Незадолго до моего первого семинара Дей с восторгом рассказывала о том, что на Корабле люди меняются, постепенно, но меняются! Возможно, что я менялся слишком медленно, и даже когда однажды схватился за голову: «Я же люблю ее, что же я делаю?!», то все равно не мог переломить своих крайнего эгоизма и себялюбия. Я очень много времени отводил практикам, но лишь по набору и возвращению энергии, и мне не хватало тепла в сердце и стабильности… Через перекосы в выполнении тенсегрити я подключался к Холоду и кайфовал на этой энергии, а когда однажды на занятии группы прочли в дневниках Кости слова Владимира Григорьевича о том, что проводить люциферизм могут только высокоразвитые адепты, которые много страдали и прошли через посвящения, то для меня с моим идиотизмом это даже стало предметом гордости: «Вот видишь! Значит, что-то я все-таки могу!» Да, мог, и слишком редко задумывался над тем, что же творю.
Вторая половина января две тысячи первого года. Я помню, где висел тот телефон-автомат, из которого позвонил Дей: «Я люблю тебя!» Помню тишину в трубке и тихий голос: «Мне нечего тебе ответить». Повесил трубку… В очень подавленном состоянии пошел домой. Всю ночь растравливал себя под «Последнюю песню» Найка Борзова, а утром с мыслями о суициде поехал на природу. Потерянно бродил среди деревьев… Выбрал место, но какой-то случайный человек вдруг спросил: «У тебя все нормально?» – «Да, все». Вернулся в город, а там столкнулся со старым знакомым, через разговор с ним снова стал оживать. Я больше никогда не говорил Дей о своих чувствах к ней, и не рассказывал о произошедшем.
В одной из бесед с приморской дамой Дей как-то воскликнула обо мне:
– Да ты представить себе не можешь, насколько мы с ним похожи!
Интересы и взгляды на жизнь во многом действительно совпадали, но не настолько, чтобы мы были копиями друг друга. Когда я нахватался цитат из Вейнингера, то какое-то время дразнил ими Дей, пока однажды она не воскликнула:
– Да, ты прав! И я сама вижу в себе все эти проявления, но неужели ты думаешь, что мне от этого легко?! – после этого я перестал ее дразнить, но Вейнингера так и не прочел.
В один из приездов Звездочета все вместе смотрели фильм, который он привез – «Книги Просперо». Но качество звука была настолько ужасным, что минут через двадцать фильм пришлось выключить. Но я попытался ухватить мысль режиссера и в очередной приезд Звездочета показал ему свежезаведенную семинарскую тетрадь с надписью по обрезу: «Книга семинаров».
– Амбарная книга!
– Нет, это как в «Книгах Просперо»: книга воды, книга земли… Вот это! – мне показалось, что Звездочет на секунду замешкался, и я смог уловить его мысль: «Единственный».

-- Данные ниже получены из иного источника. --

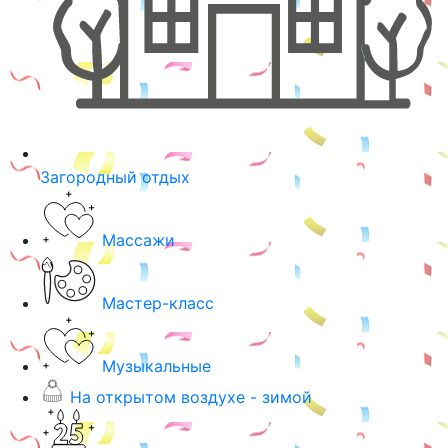
Загородный отдых
Массажи
Мастер-класс
Музыкальные
На открытом воздухе - зимой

Дей быстро соображала и формулировала вопросы, но уже в процессе их произнесения сама могла уйти от сути того, что хотела узнать, но мне порой было сложно сформулировать то, что я хочу спросить или сказать. Идею Гринуэя я ухватил верно, попытался воспроизвести, но выразить словами внутреннее понимание мне было тяжело. Зато я очень жадно собирал все похвалы в свой адрес, и пойманная мысль пошла в копилку подобных ей. Вдобавок к недостатку мужской энергии не мне Дей дразнить надо было, а ей меня. Однако, было как было.
На физмате она оказалась, потому что ее мама пророчески сказала:
– Если ты поступишь на простой факультет, ты оттуда в два счета вылетишь, а если на какой-нибудь замороченный, то будешь учиться и получишь диплом! – так Дей оказалась на физмате, и даже диплом из научного журнала списывать никто не помогал: сама, все сама!
Когда на этот же факультет поступил я, Дей уже выпустилась, но со мной ситуация была проще: математика и физика были единственными предметами школьной программы, которые мне нравились и по которым я шел на «пять». И на курс старше меня на физмате уже учился мой младший брат. Так и случился в моей жизни физмат.